By Nadine Long
The image that most often comes to mind when we think of self storage facilities is rows and rows of garage doors. But beneath that none-too-exciting exterior, storage facilities are the perfect incubators for new energy technologies.
Green buildings can use one-third less energy and half the water of standard buildings, and self storage facilities are the perfect testing grounds for energy conservation.
The most obvious green technology for storage facilities to implement is solar energy. Their typical structure is perfect for solar panels: rows of standardized buildings with flat roofs.

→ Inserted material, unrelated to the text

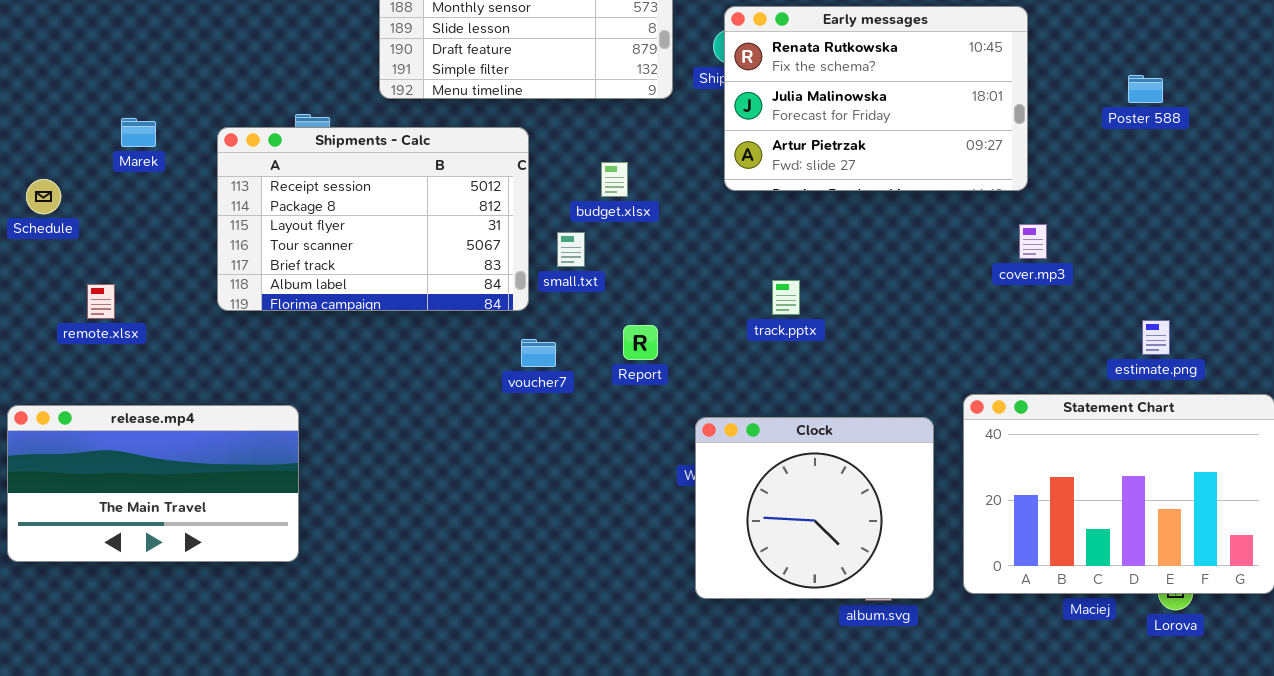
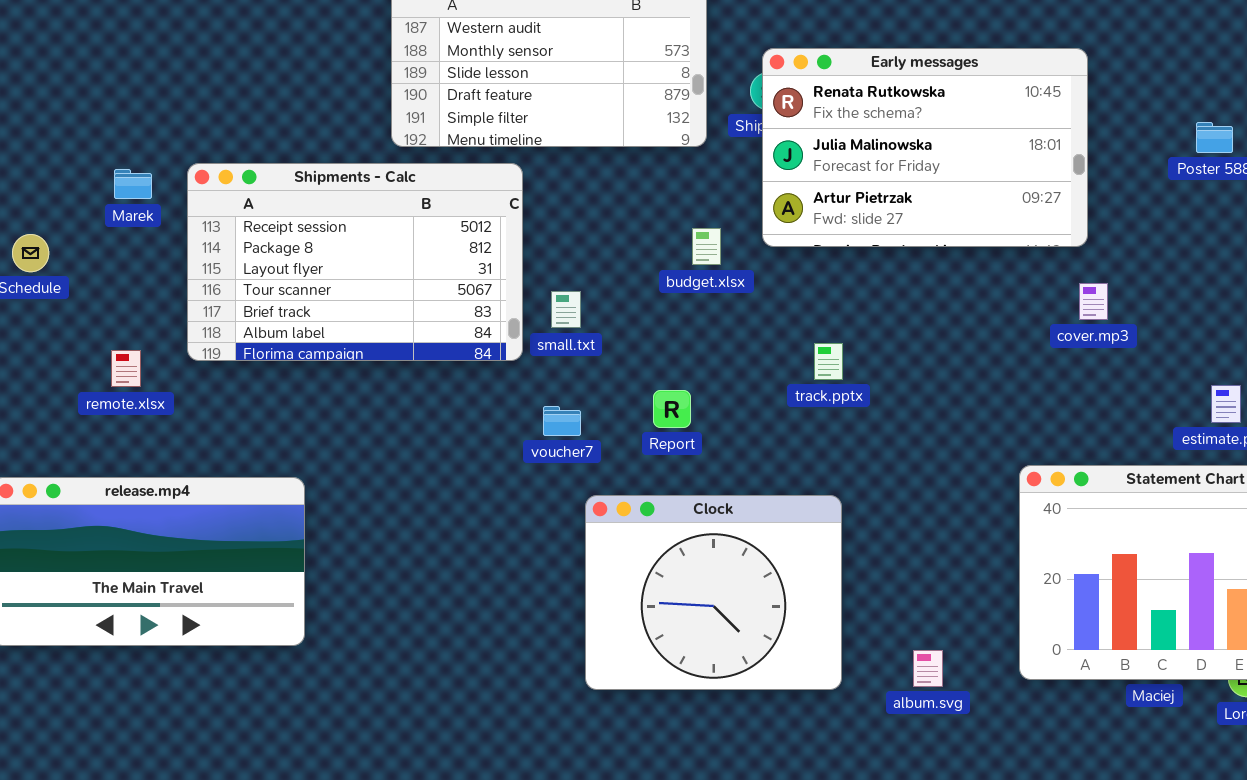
Shipments - Calc: [217,127,529,311] -> [187,163,523,361], moved
budget.xlsx: [601,162,628,197] -> [692,228,721,265], moved
small.txt: [557,232,585,267] -> [551,291,581,328], moved
remote.xlsx: [87,284,115,319] -> [111,350,141,387], moved
Clock: [695,417,934,599] -> [585,495,842,690], moved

StorageMart, a major self storage company, has invested in solar panels at their Toronto locations, spurred by so-called net metering rules in Canada that require utilities to purchase energy generated from renewable sources (most U.S. states have similar laws).

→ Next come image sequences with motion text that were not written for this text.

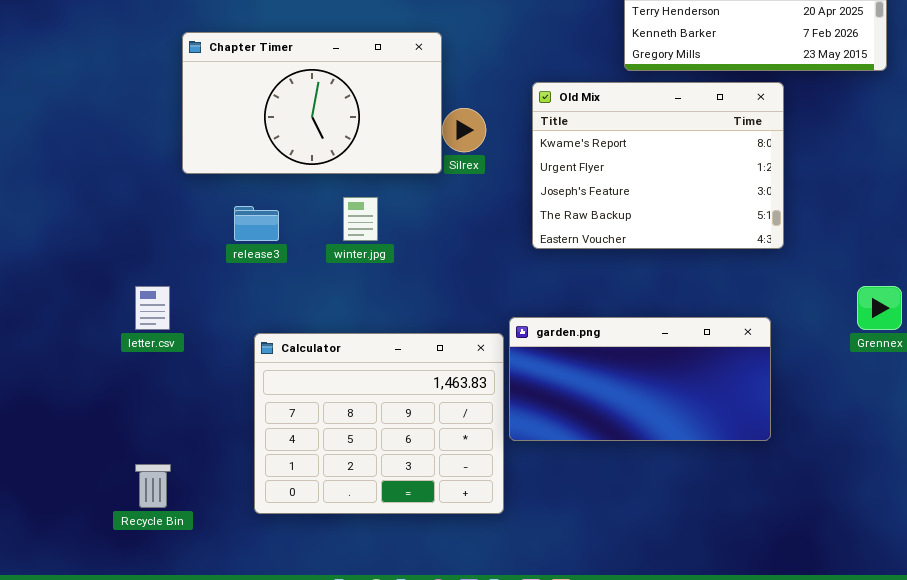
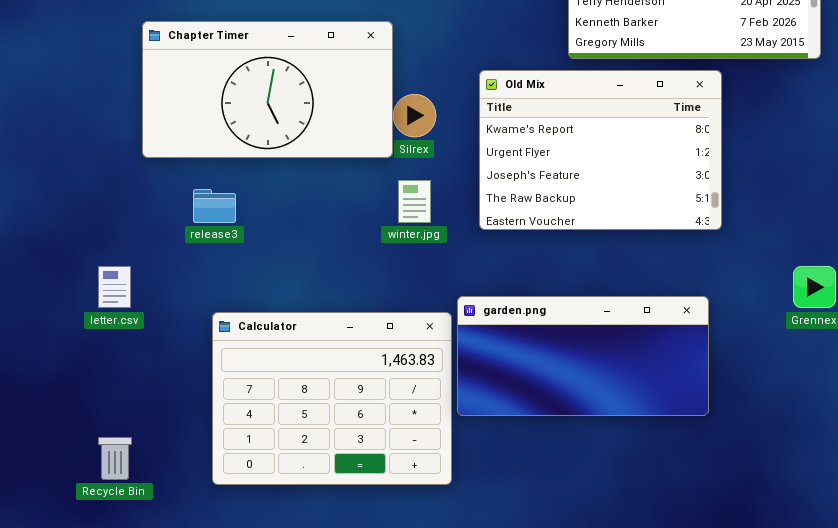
winter.jpg: [343,197,378,241] -> [398,180,431,223], moved

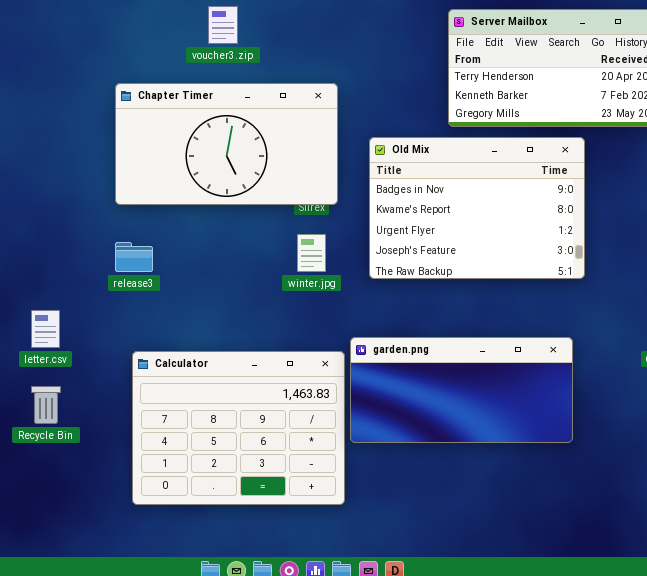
Chapter Timer: [142,21,393,158] -> [115,83,338,205], moved
Old Mix: [479,70,722,230] -> [369,137,585,279], scrolled up 1 row
Recycle Bin: [98,437,132,480] -> [31,386,61,424], moved

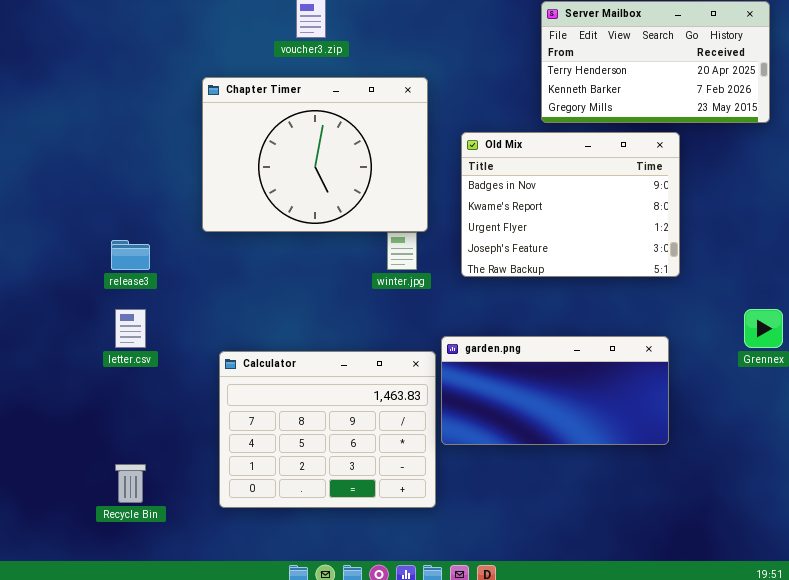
Chapter Timer: [115,83,338,205] -> [202,77,428,232], resized
release3: [115,242,153,272] -> [111,240,150,270], moved
Recycle Bin: [31,386,61,424] -> [115,464,146,503], moved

Because storage facilities use relatively little energy (the electricity in individual units is off most of the time), the possibility of generating excess energy to sell back to the utility is high. Before installing any panels, facility owners do need to be aware of any potential caps on how much electricity the utility will buy, so check with your local provider.
Beyond green energy, storage facility owners are increasingly considering the wider environmental impacts of their businesses. Last year, a storage facility in Hawaii made an agreement with the Hawaiian Islands Land Trust to not develop on 1,276 acres of land next to their business. Big Yellow Self Storage in Bromley, a borough of London, recently received an Environmental Award for its many improvements, including creating garden areas for water runoff to naturally purify it, instead of sending it rushing into the sewer system, where it can carry toxins like oil residue from pavement.
As many businesses continue to move toward more green practices, storage facilities can contribute through simple changes like replacing lighting with fluorescent bulbs, setting up on-site recycling centers, and building new facilities or sections with recycled materials (learn more about energy-efficient and green lighting practices with this book by National Geographic’s Brian Clark Howard). As one example, Boulder Self Storage in Boulder, Colorado, uses recyclable building materials, solar panels to charge their facility and golf carts, and lights set on motion sensors to save energy.
As consumers show preference for more and more green products (there are even tips for how to be green while storing), storage facilities will follow suit.